Extracted records
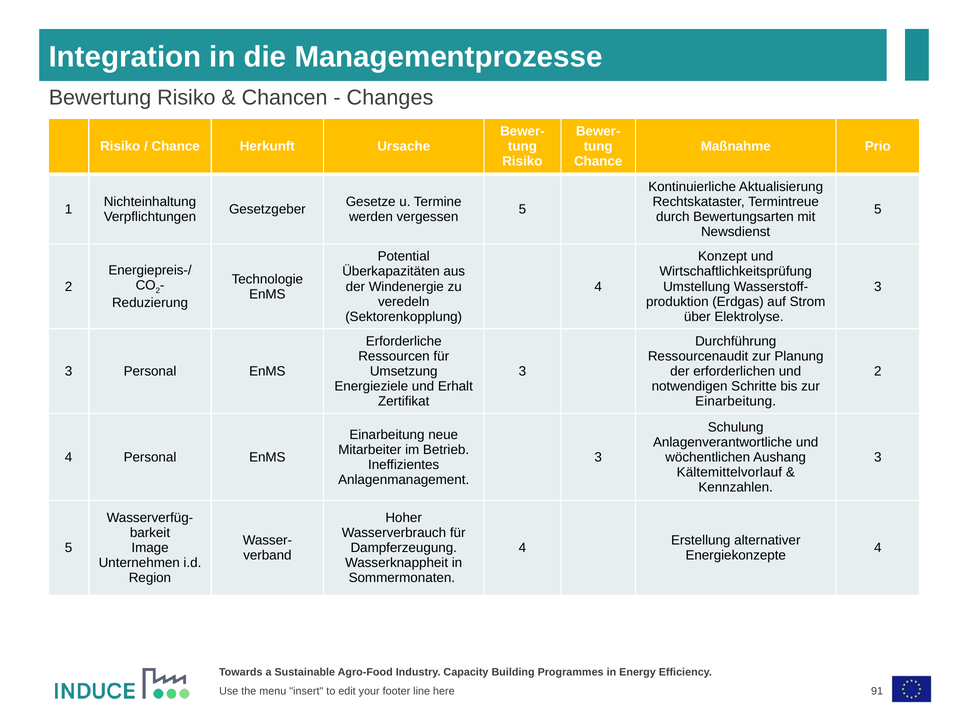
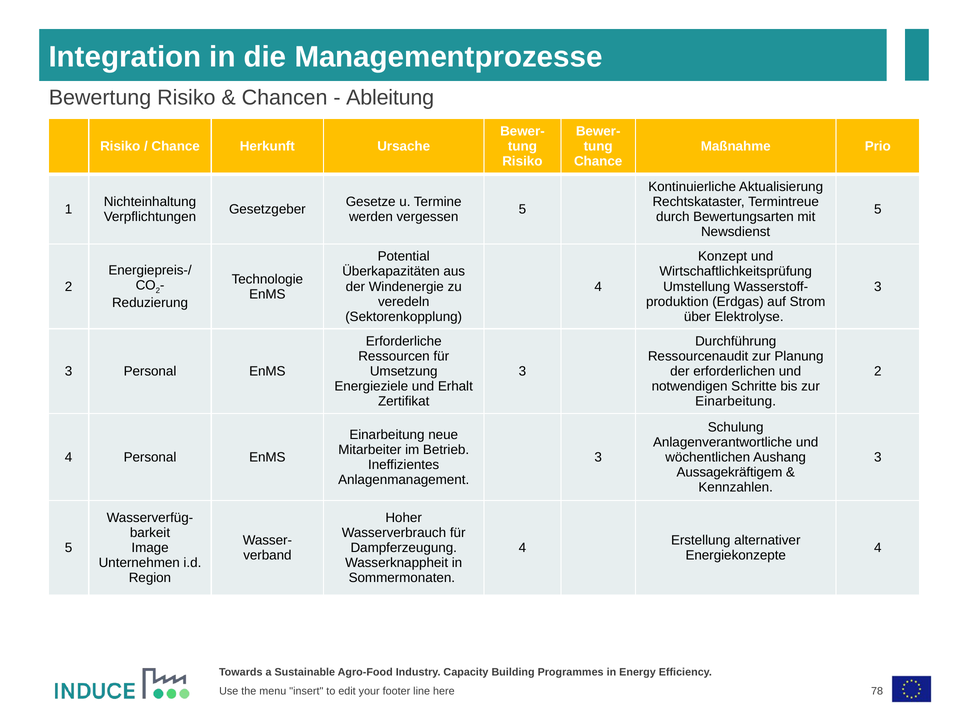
Changes: Changes -> Ableitung
Kältemittelvorlauf: Kältemittelvorlauf -> Aussagekräftigem
91: 91 -> 78
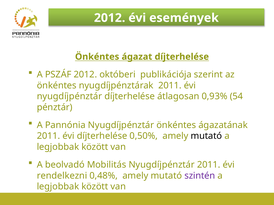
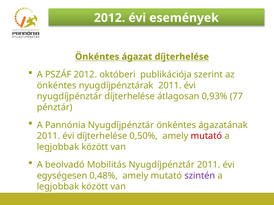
54: 54 -> 77
mutató at (206, 136) colour: black -> red
rendelkezni: rendelkezni -> egységesen
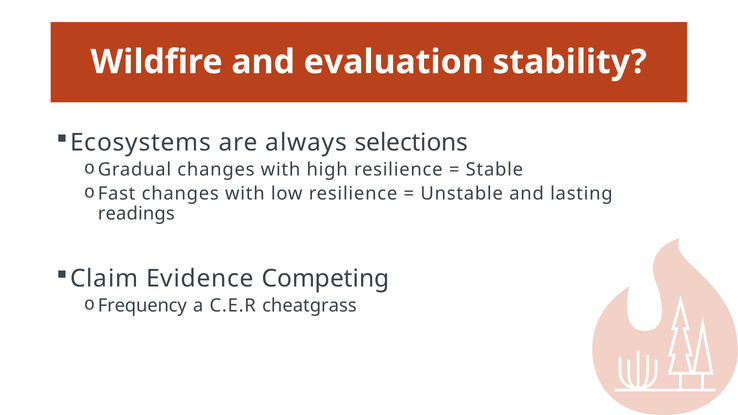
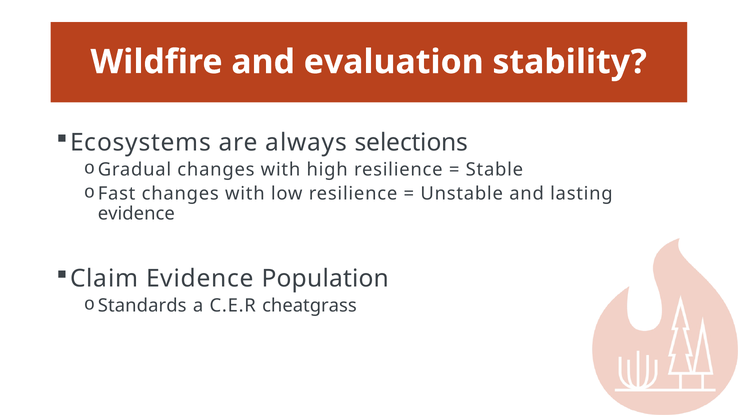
readings at (136, 214): readings -> evidence
Competing: Competing -> Population
Frequency: Frequency -> Standards
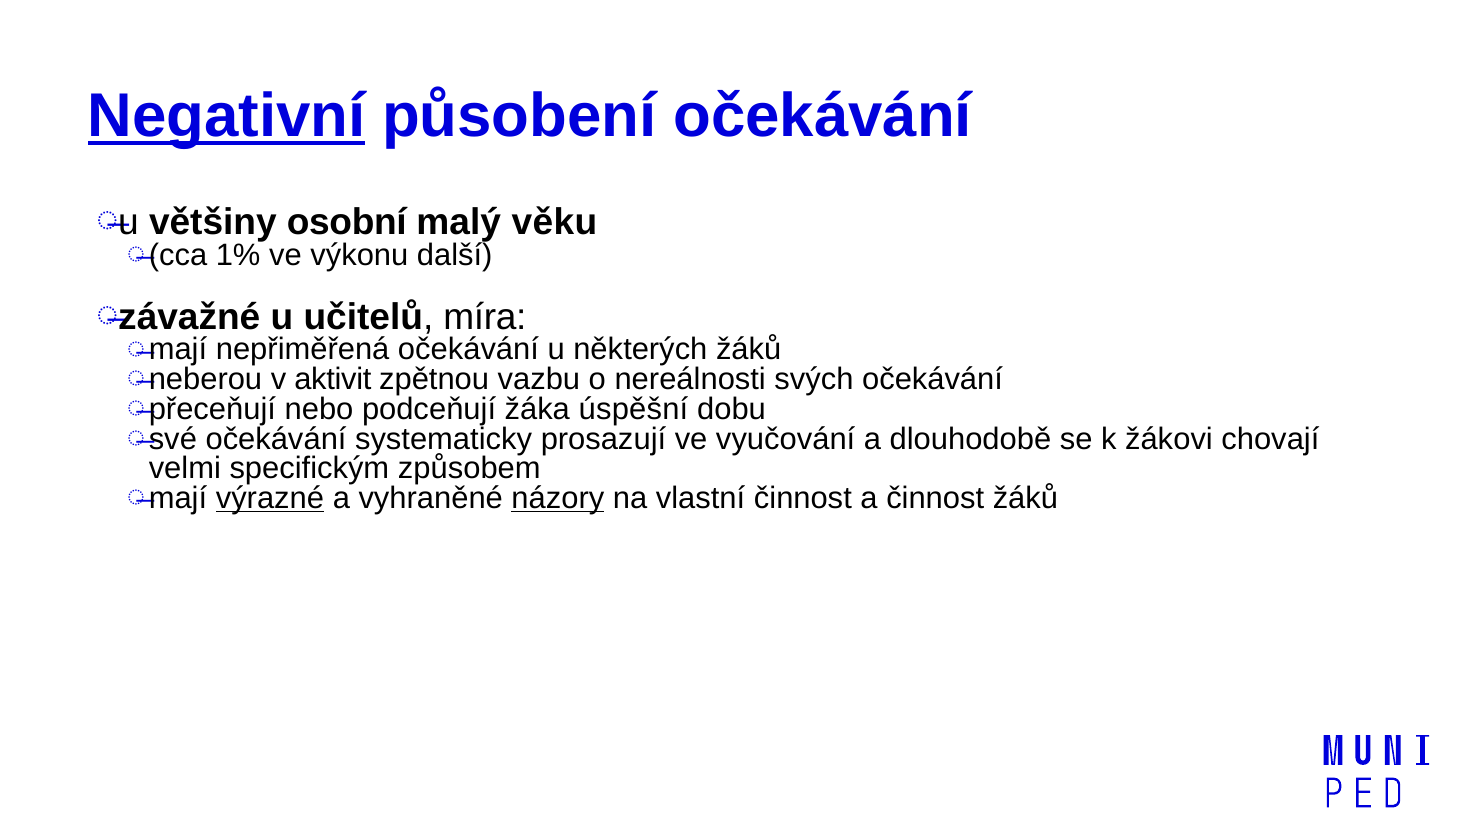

**Instructions to follow**
How many lines of the listing contain the string "readings", counting case? Give only the number.

**Task answer**
1